Best Practice For Managing Data Set

 General Best Practice


  • Make sure that every data set you create or import has a name and description with specific details about what dataset contains.
  • Don't add date range in data set name. This practice will also help to avoid having to rename the data set.
  • For data set description, write a basic description of what data is being pulled
  • Always designate an owner of dataset. This person should be responsible for that dataset and owner receives the alert if data set breaks.
  • Add the data input and output for the data flow. so future user can track down information relevant to the dataset or dataflow. In addition, include the frequency of data flow like automated, schedule.
  • Add Calc if data flow have calculated field.
  • Data set should be name using following template  Type_Clientinfo_source_Reportname

  • Recommended name prefix (Type) and what each means
  1. Raw_ :- Raw data file that is directly pulled from a source
  2. INT_ :- Intermediary data set for data flow
  3. Dev_ :- Data is being Audited. Change to Prod when audited
  4. Prod_ :- Production used for final data set. These are the data set you can builds card on
  5. Temp_ :-Used for test, development and ad-hoc data set these should be periodically audited

  • Recommended Naming Suffix

  1. Calc: Calculated field that have been added

Data Governance

Company wants to create an extensive governance model, you have the option of adding comment to a beast mode calculation for a data set, These comments, which are essentially meta data within beast mode calculation itself, can identify the author of the beast mode calculation and create a date and description of the beast mode calculation.

/*
Author
created date
 description
*/

If we are doing test connection for new data set always set it to update manually instead of trying to set up automatic feed.

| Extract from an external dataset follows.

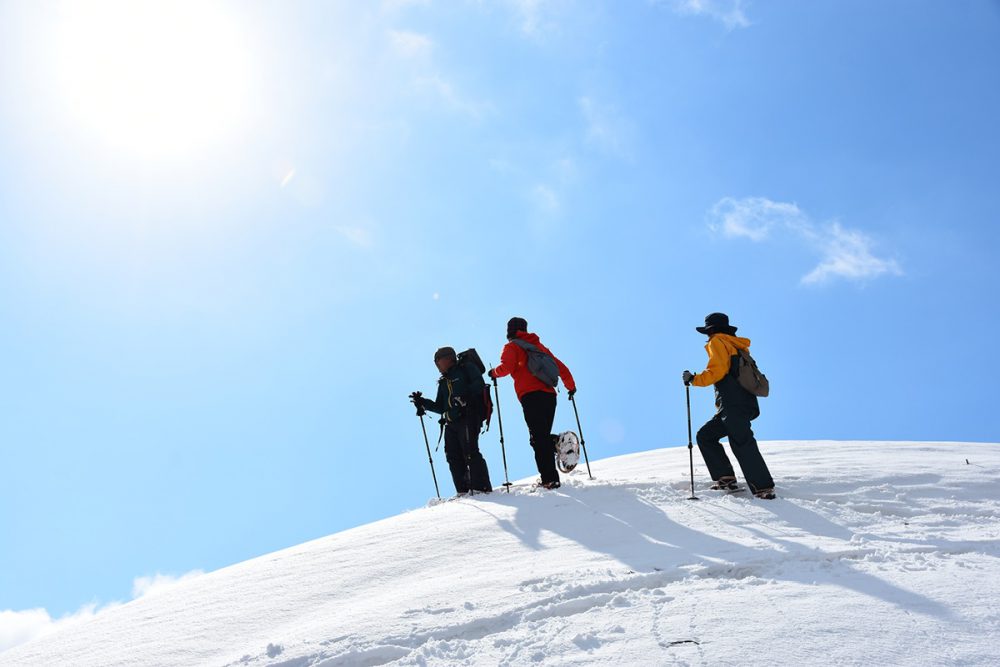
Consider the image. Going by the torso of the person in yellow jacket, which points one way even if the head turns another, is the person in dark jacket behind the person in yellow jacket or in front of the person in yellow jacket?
in front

Audit data set on regular basis to make sure that there aren't redundant data sets, Data set that have zero cards, and Dataset with zero data flows connected to them.

The major domo can audit the card by sorting y number of cards. When auditing unused data flows is a bit trickier to distinguish, but if you see it hasn't run in 1-2 month, That's indicator is that there is no schedule on it and you may be able to delete it out, or investigate with the owner what's going on it.

Have a process in place of user to:

  • Upload the data
  • Validate that data is correct, either in workbench or another tool.
  • Validate the data again in domo to make sure your number are projecting as expected
  • Go through every  step of the process to ensure your data is correct and you can build card from it
  • After the card is built, have your data owner validate the card.
Have those who audit data always check error and check run failures, Make sure these person have credential and access to account if they are not the credential owners.

It is good practice to audit the data center once a month and make sure all the important data flow and data set are running. Also confirm all the credential are working and reauthenticate any of the ones that are out of date.